**Recorded data**.
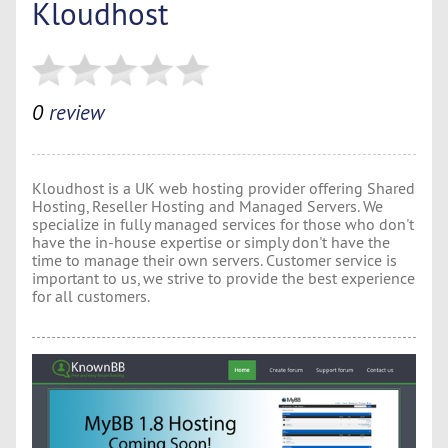
Kloudhost
0
review
Kloudhost is a UK web hosting provider offering Shared
Hosting, Reseller Hosting and Managed Servers. We
specialize in fully managed services for those who don't
have the in-house expertise or simply don't have the
time to manage their own servers. Customer service is
important to us, we strive to provide the best experience
for all customers.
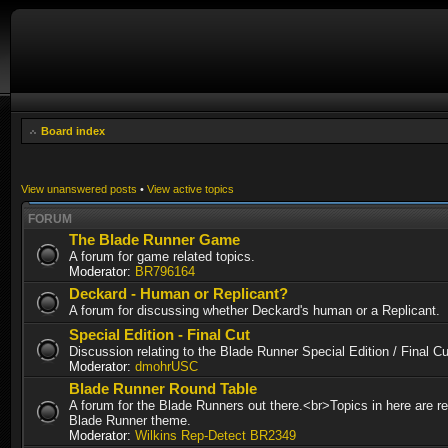
Board index
View unanswered posts
•
View active topics
FORUM
The Blade Runner Game
A forum for game related topics.
Moderator:
BR796164
Deckard - Human or Replicant?
A forum for discussing whether Deckard's human or a Replicant.
Special Edition - Final Cut
Discussion relating to the Blade Runner Special Edition / Final 
Moderator:
dmohrUSC
Blade Runner Round Table
A forum for the Blade Runners out there.<br>Topics in here are re
Blade Runner theme.
Moderator:
Wilkins Rep-Detect BR2349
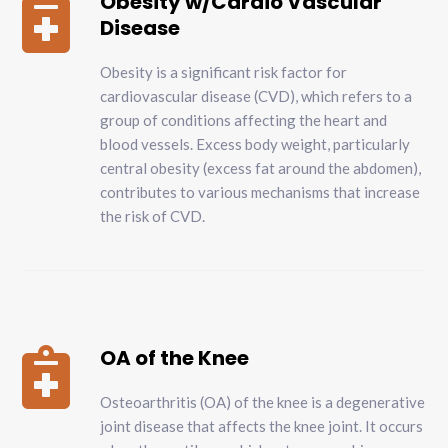
Obesity w/Cardio Vascular

Disease
Obesity is a significant risk factor for
cardiovascular disease (CVD), which refers to a
group of conditions affecting the heart and
blood vessels. Excess body weight, particularly
central obesity (excess fat around the abdomen),
contributes to various mechanisms that increase
the risk of CVD.
OA of the Knee

Osteoarthritis (OA) of the knee is a degenerative
joint disease that affects the knee joint. It occurs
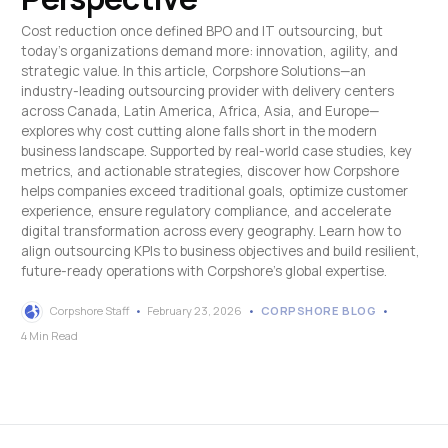
Cost reduction once defined BPO and IT outsourcing, but
today’s organizations demand more: innovation, agility, and
strategic value. In this article, Corpshore Solutions—an
industry-leading outsourcing provider with delivery centers
across Canada, Latin America, Africa, Asia, and Europe—
explores why cost cutting alone falls short in the modern
business landscape. Supported by real-world case studies, key
metrics, and actionable strategies, discover how Corpshore
helps companies exceed traditional goals, optimize customer
experience, ensure regulatory compliance, and accelerate
digital transformation across every geography. Learn how to
align outsourcing KPIs to business objectives and build resilient,
future-ready operations with Corpshore’s global expertise.
Corpshore Staff
February 23, 2026
CORPSHORE BLOG
4 Min Read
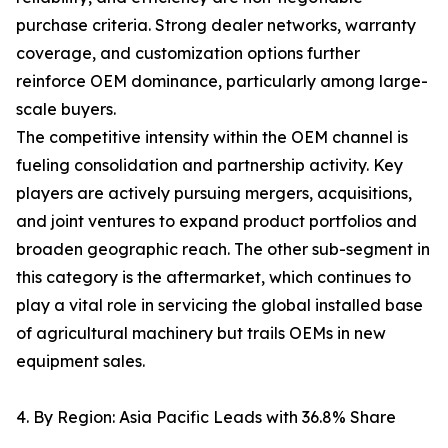
purchase criteria. Strong dealer networks, warranty
coverage, and customization options further
reinforce OEM dominance, particularly among large-
scale buyers.
The competitive intensity within the OEM channel is
fueling consolidation and partnership activity. Key
players are actively pursuing mergers, acquisitions,
and joint ventures to expand product portfolios and
broaden geographic reach. The other sub-segment in
this category is the aftermarket, which continues to
play a vital role in servicing the global installed base
of agricultural machinery but trails OEMs in new
equipment sales.
4. By Region: Asia Pacific Leads with 36.8% Share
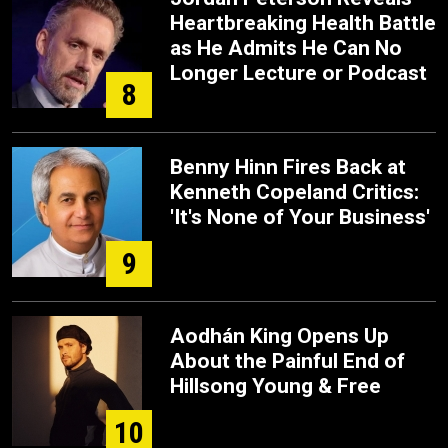
Heartbreaking Health Battle
as He Admits He Can No
Longer Lecture or Podcast
8
Benny Hinn Fires Back at
Kenneth Copeland Critics:
'It's None of Your Business'
9
Aodhán King Opens Up
About the Painful End of
Hillsong Young & Free
10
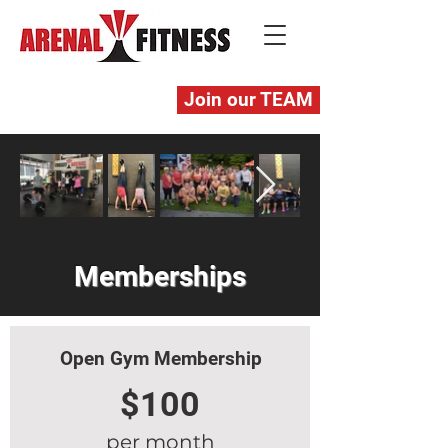
Join our TEAM
Memberships
Open Gym Membership
$100
per month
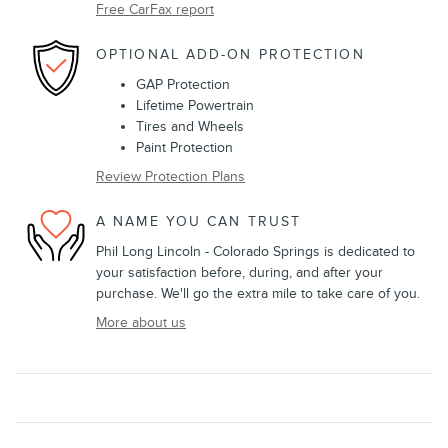
Free CarFax report
OPTIONAL ADD-ON PROTECTION
GAP Protection
Lifetime Powertrain
Tires and Wheels
Paint Protection
Review Protection Plans
A NAME YOU CAN TRUST
Phil Long Lincoln - Colorado Springs is dedicated to
your satisfaction before, during, and after your
purchase. We'll go the extra mile to take care of you.
More about us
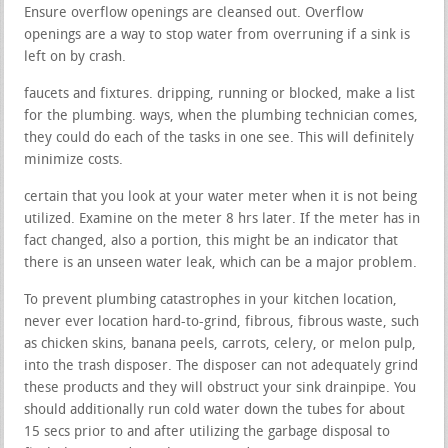
Ensure overflow openings are cleansed out. Overflow
openings are a way to stop water from overruning if a sink is
left on by crash.
faucets and fixtures. dripping, running or blocked, make a list
for the plumbing. ways, when the plumbing technician comes,
they could do each of the tasks in one see. This will definitely
minimize costs.
certain that you look at your water meter when it is not being
utilized. Examine on the meter 8 hrs later. If the meter has in
fact changed, also a portion, this might be an indicator that
there is an unseen water leak, which can be a major problem.
To prevent plumbing catastrophes in your kitchen location,
never ever location hard-to-grind, fibrous, fibrous waste, such
as chicken skins, banana peels, carrots, celery, or melon pulp,
into the trash disposer. The disposer can not adequately grind
these products and they will obstruct your sink drainpipe. You
should additionally run cold water down the tubes for about
15 secs prior to and after utilizing the garbage disposal to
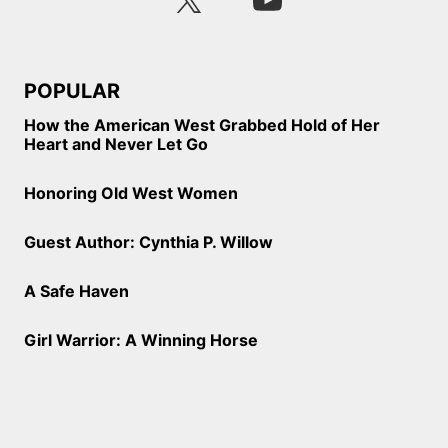
POPULAR
How the American West Grabbed Hold of Her
Heart and Never Let Go
Honoring Old West Women
Guest Author: Cynthia P. Willow
A Safe Haven
Girl Warrior: A Winning Horse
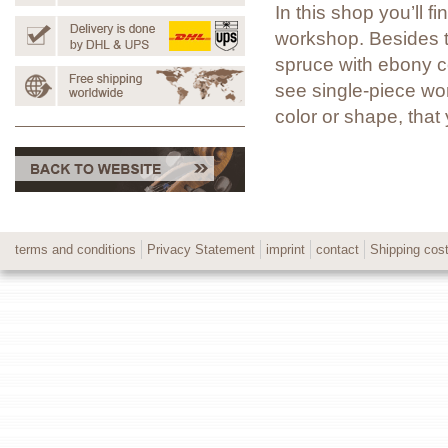
In this shop you’ll 
workshop. Besides t
spruce with ebony co
see single-piece wor
color or shape, tha
terms and conditions
Privacy Statement
imprint
contact
Shipping cos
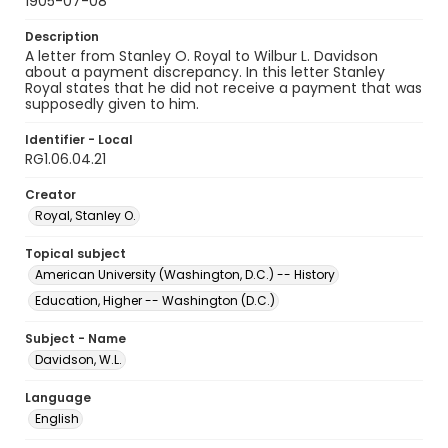
1905-07-08
Description
A letter from Stanley O. Royal to Wilbur L. Davidson
about a payment discrepancy. In this letter Stanley
Royal states that he did not receive a payment that was
supposedly given to him.
Identifier - Local
RG1.06.04.21
Creator
Royal, Stanley O.
Topical subject
American University (Washington, D.C.) -- History
Education, Higher -- Washington (D.C.)
Subject - Name
Davidson, W.L.
Language
English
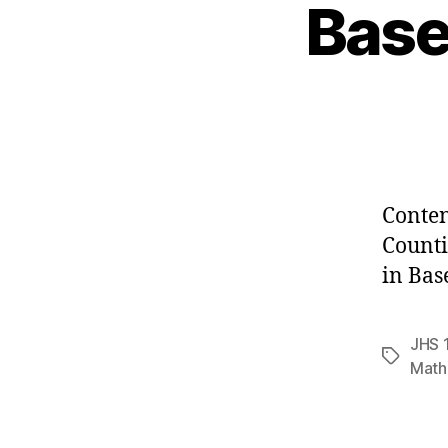
Base
Conten
Counti
in Bas
JHS 
Tags
Math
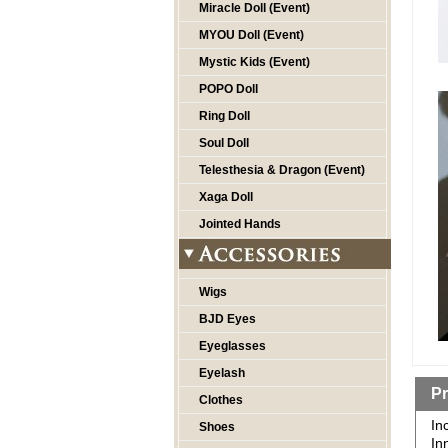
Miracle Doll (Event)
MYOU Doll (Event)
Mystic Kids (Event)
POPO Doll
Ring Doll
Soul Doll
Telesthesia & Dragon (Event)
Xaga Doll
Jointed Hands
Wigs
BJD Eyes
Eyeglasses
Eyelash
Pr
Clothes
In
Shoes
In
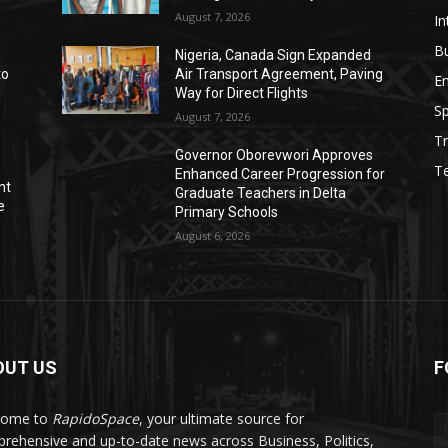
August 7, 2026
In
B
Nigeria, Canada Sign Expanded
to
Air Transport Agreement, Paving
E
Way for Direct Flights
Sp
August 7, 2026
Tr
Governor Oborevwori Approves
T
Enhanced Career Progression for
nt
Graduate Teachers in Delta
e
Primary Schools
August 6, 2026
OUT US
F
come to
RapidoSpace
, your ultimate source for
rehensive and up-to-date news across Business, Politics,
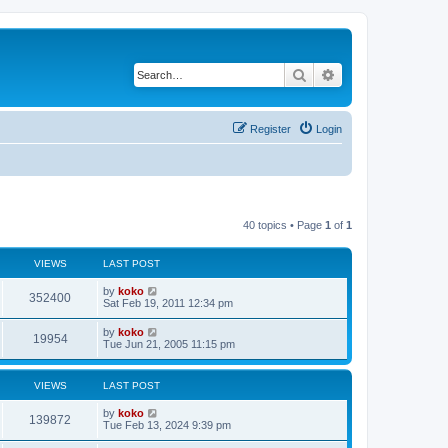
Search
Advanced search
Register
Login
40 topics • Page
1
of
1
VIEWS
LAST POST
by
koko
352400
Sat Feb 19, 2011 12:34 pm
by
koko
19954
Tue Jun 21, 2005 11:15 pm
VIEWS
LAST POST
by
koko
139872
Tue Feb 13, 2024 9:39 pm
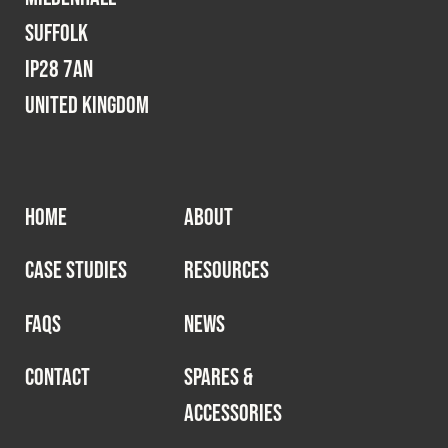
Suffolk
IP28 7AN
United Kingdom
HOME
ABOUT
CASE STUDIES
RESOURCES
FAQS
NEWS
CONTACT
SPARES &
ACCESSORIES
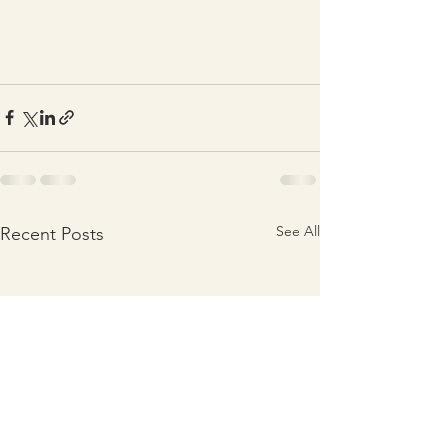
See All
Recent Posts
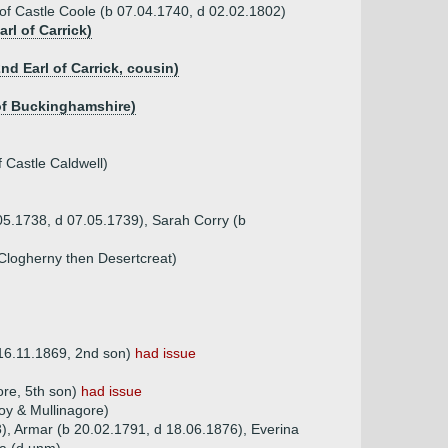
 of Castle Coole (b 07.04.1740, d 02.02.1802)
rl of Carrick)
nd Earl of Carrick, cousin)
l of Buckinghamshire)
 Castle Caldwell)
05.1738, d 07.05.1739), Sarah Corry (b
 Clogherny then Desertcreat)
 16.11.1869, 2nd son)
had issue
re, 5th son)
had issue
oy & Mullinagore)
), Armar (b 20.02.1791, d 18.06.1876), Everina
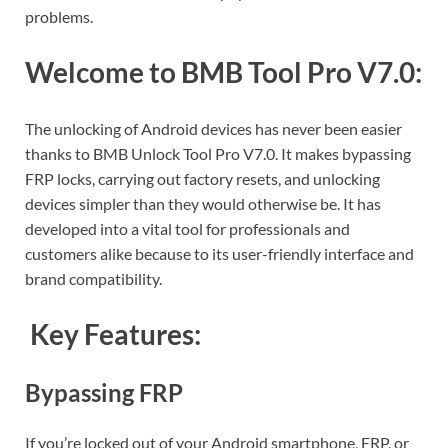
problems.
Welcome to BMB Tool Pro V7.0:
The unlocking of Android devices has never been easier
thanks to BMB Unlock Tool Pro V7.0. It makes bypassing
FRP locks, carrying out factory resets, and unlocking
devices simpler than they would otherwise be. It has
developed into a vital tool for professionals and
customers alike because to its user-friendly interface and
brand compatibility.
Key Features:
Bypassing FRP
If you’re locked out of your Android smartphone, FRP, or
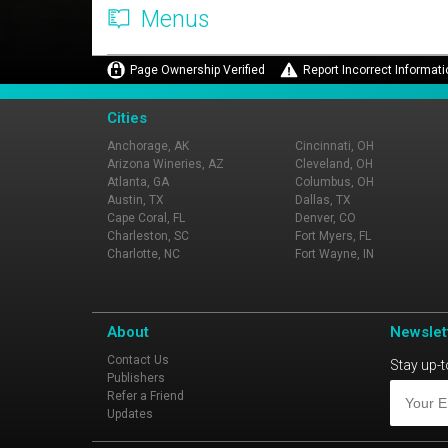
Menus
Page Ownership Verified
Report Incorrect Informati
Cities
Anchorage, AK
Cincinnati, OH
Arizona Wineries, AZ
Cleveland, OH
Atlanta, GA
Columbus, OH
Austin, TX
Dallas, TX
Cape Coral, FL
Denver, CO
Charleston, SC
Fort Myers, FL
Charlotte, NC
Fort Wayne, IN
About
Newslet
Contact Us
Stay up-t
Publishers
Refer a Friend
Updates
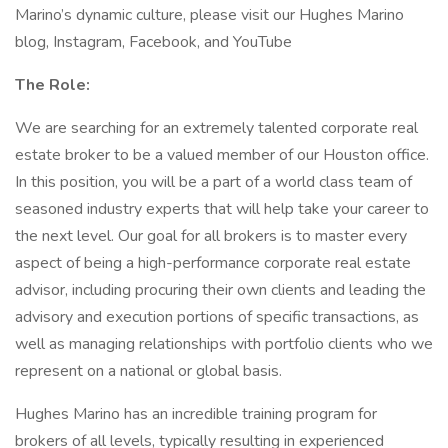
Marino’s dynamic culture, please visit our Hughes Marino
blog, Instagram, Facebook, and YouTube
The Role:
We are searching for an extremely talented corporate real
estate broker to be a valued member of our Houston office.
In this position, you will be a part of a world class team of
seasoned industry experts that will help take your career to
the next level. Our goal for all brokers is to master every
aspect of being a high-performance corporate real estate
advisor, including procuring their own clients and leading the
advisory and execution portions of specific transactions, as
well as managing relationships with portfolio clients who we
represent on a national or global basis.
Hughes Marino has an incredible training program for
brokers of all levels, typically resulting in experienced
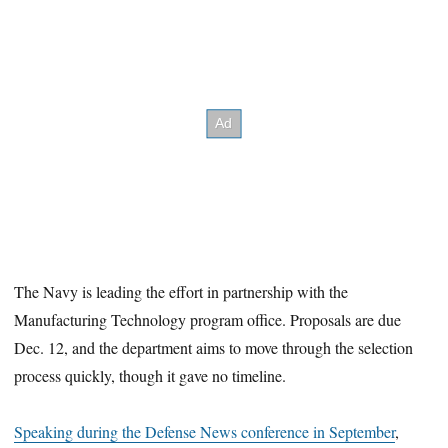
The Navy is leading the effort in partnership with the
Manufacturing Technology program office. Proposals are due
Dec. 12, and the department aims to move through the selection
process quickly, though it gave no timeline.
Speaking during the Defense News conference in September
,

**Written task**. Without the pictures, return the whole of the data exactly as given.

**Response area**.
Kloudhost
0
review
Kloudhost is a UK web hosting provider offering Shared
Hosting, Reseller Hosting and Managed Servers. We
specialize in fully managed services for those who don't
have the in-house expertise or simply don't have the
time to manage their own servers. Customer service is
important to us, we strive to provide the best experience
for all customers.
Board index
View unanswered posts
•
View active topics
FORUM
The Blade Runner Game
A forum for game related topics.
Moderator:
BR796164
Deckard - Human or Replicant?
A forum for discussing whether Deckard's human or a Replicant.
Special Edition - Final Cut
Discussion relating to the Blade Runner Special Edition / Final 
Moderator:
dmohrUSC
Blade Runner Round Table
A forum for the Blade Runners out there.<br>Topics in here are re
Blade Runner theme.
Moderator:
Wilkins Rep-Detect BR2349
Obesity w/Cardio Vascular

Disease
Obesity is a significant risk factor for
cardiovascular disease (CVD), which refers to a
group of conditions affecting the heart and
blood vessels. Excess body weight, particularly
central obesity (excess fat around the abdomen),
contributes to various mechanisms that increase
the risk of CVD.
OA of the Knee

Osteoarthritis (OA) of the knee is a degenerative
joint disease that affects the knee joint. It occurs
Cost reduction once defined BPO and IT outsourcing, but
today’s organizations demand more: innovation, agility, and
strategic value. In this article, Corpshore Solutions—an
industry-leading outsourcing provider with delivery centers
across Canada, Latin America, Africa, Asia, and Europe—
explores why cost cutting alone falls short in the modern
business landscape. Supported by real-world case studies, key
metrics, and actionable strategies, discover how Corpshore
helps companies exceed traditional goals, optimize customer
experience, ensure regulatory compliance, and accelerate
digital transformation across every geography. Learn how to
align outsourcing KPIs to business objectives and build resilient,
future-ready operations with Corpshore’s global expertise.
Corpshore Staff
February 23, 2026
CORPSHORE BLOG
4 Min Read
purchase criteria. Strong dealer networks, warranty
coverage, and customization options further
reinforce OEM dominance, particularly among large-
scale buyers.
The competitive intensity within the OEM channel is
fueling consolidation and partnership activity. Key
players are actively pursuing mergers, acquisitions,
and joint ventures to expand product portfolios and
broaden geographic reach. The other sub-segment in
this category is the aftermarket, which continues to
play a vital role in servicing the global installed base
of agricultural machinery but trails OEMs in new
equipment sales.
4. By Region: Asia Pacific Leads with 36.8% Share
Heartbreaking Health Battle
as He Admits He Can No
Longer Lecture or Podcast
8
Benny Hinn Fires Back at
Kenneth Copeland Critics:
'It's None of Your Business'
9
Aodhán King Opens Up
About the Painful End of
Hillsong Young & Free
10
Join our TEAM
Memberships
Open Gym Membership
$100
per month
Free CarFax report
OPTIONAL ADD-ON PROTECTION
GAP Protection
Lifetime Powertrain
Tires and Wheels
Paint Protection
Review Protection Plans
A NAME YOU CAN TRUST
Phil Long Lincoln - Colorado Springs is dedicated to
your satisfaction before, during, and after your
purchase. We'll go the extra mile to take care of you.
More about us
Ensure overflow openings are cleansed out. Overflow
openings are a way to stop water from overruning if a sink is
left on by crash.
faucets and fixtures. dripping, running or blocked, make a list
for the plumbing. ways, when the plumbing technician comes,
they could do each of the tasks in one see. This will definitely
minimize costs.
certain that you look at your water meter when it is not being
utilized. Examine on the meter 8 hrs later. If the meter has in
fact changed, also a portion, this might be an indicator that
there is an unseen water leak, which can be a major problem.
To prevent plumbing catastrophes in your kitchen location,
never ever location hard-to-grind, fibrous, fibrous waste, such
as chicken skins, banana peels, carrots, celery, or melon pulp,
into the trash disposer. The disposer can not adequately grind
these products and they will obstruct your sink drainpipe. You
should additionally run cold water down the tubes for about
15 secs prior to and after utilizing the garbage disposal to
POPULAR
How the American West Grabbed Hold of Her
Heart and Never Let Go
Honoring Old West Women
Guest Author: Cynthia P. Willow
A Safe Haven
Girl Warrior: A Winning Horse
In this shop you’ll 
workshop. Besides t
spruce with ebony co
see single-piece wor
color or shape, tha
terms and conditions
Privacy Statement
imprint
contact
Shipping cos
1905-07-08
Description
A letter from Stanley O. Royal to Wilbur L. Davidson
about a payment discrepancy. In this letter Stanley
Royal states that he did not receive a payment that was
supposedly given to him.
Identifier - Local
RG1.06.04.21
Creator
Royal, Stanley O.
Topical subject
American University (Washington, D.C.) -- History
Education, Higher -- Washington (D.C.)
Subject - Name
Davidson, W.L.
Language
English
Base
Conten
Counti
in Bas
JHS 
Tags
Math
Miracle Doll (Event)
MYOU Doll (Event)
Mystic Kids (Event)
POPO Doll
Ring Doll
Soul Doll
Telesthesia & Dragon (Event)
Xaga Doll
Jointed Hands
Wigs
BJD Eyes
Eyeglasses
Eyelash
Pr
Clothes
In
Shoes
In
August 7, 2026
In
B
Nigeria, Canada Sign Expanded
to
Air Transport Agreement, Paving
E
Way for Direct Flights
Sp
August 7, 2026
Tr
Governor Oborevwori Approves
T
Enhanced Career Progression for
nt
Graduate Teachers in Delta
e
Primary Schools
August 6, 2026
OUT US
F
come to
RapidoSpace
, your ultimate source for
rehensive and up-to-date news across Business, Politics,
Search
Advanced search
Register
Login
40 topics • Page
1
of
1
VIEWS
LAST POST
by
koko
352400
Sat Feb 19, 2011 12:34 pm
by
koko
19954
Tue Jun 21, 2005 11:15 pm
VIEWS
LAST POST
by
koko
139872
Tue Feb 13, 2024 9:39 pm
Suffolk
IP28 7AN
United Kingdom
HOME
ABOUT
CASE STUDIES
RESOURCES
FAQS
NEWS
CONTACT
SPARES &
ACCESSORIES
See All
Recent Posts
 of Castle Coole (b 07.04.1740, d 02.02.1802)
rl of Carrick)
nd Earl of Carrick, cousin)
l of Buckinghamshire)
 Castle Caldwell)
05.1738, d 07.05.1739), Sarah Corry (b
 Clogherny then Desertcreat)
 16.11.1869, 2nd son)
had issue
re, 5th son)
had issue
oy & Mullinagore)
), Armar (b 20.02.1791, d 18.06.1876), Everina
problems.
Welcome to BMB Tool Pro V7.0:
The unlocking of Android devices has never been easier
thanks to BMB Unlock Tool Pro V7.0. It makes bypassing
FRP locks, carrying out factory resets, and unlocking
devices simpler than they would otherwise be. It has
developed into a vital tool for professionals and
customers alike because to its user-friendly interface and
brand compatibility.
Key Features:
Bypassing FRP
If you’re locked out of your Android smartphone, FRP, or
Menus
Page Ownership Verified
Report Incorrect Informati
Cities
Anchorage, AK
Cincinnati, OH
Arizona Wineries, AZ
Cleveland, OH
Atlanta, GA
Columbus, OH
Austin, TX
Dallas, TX
Cape Coral, FL
Denver, CO
Charleston, SC
Fort Myers, FL
Charlotte, NC
Fort Wayne, IN
About
Newslet
Contact Us
Stay up-t
Publishers
Refer a Friend
Updates
Marino’s dynamic culture, please visit our Hughes Marino
blog, Instagram, Facebook, and YouTube
The Role:
We are searching for an extremely talented corporate real
estate broker to be a valued member of our Houston office.
In this position, you will be a part of a world class team of
seasoned industry experts that will help take your career to
the next level. Our goal for all brokers is to master every
aspect of being a high-performance corporate real estate
advisor, including procuring their own clients and leading the
advisory and execution portions of specific transactions, as
well as managing relationships with portfolio clients who we
represent on a national or global basis.
Hughes Marino has an incredible training program for
brokers of all levels, typically resulting in experienced
The Navy is leading the effort in partnership with the
Manufacturing Technology program office. Proposals are due
Dec. 12, and the department aims to move through the selection
process quickly, though it gave no timeline.
Speaking during the Defense News conference in September
,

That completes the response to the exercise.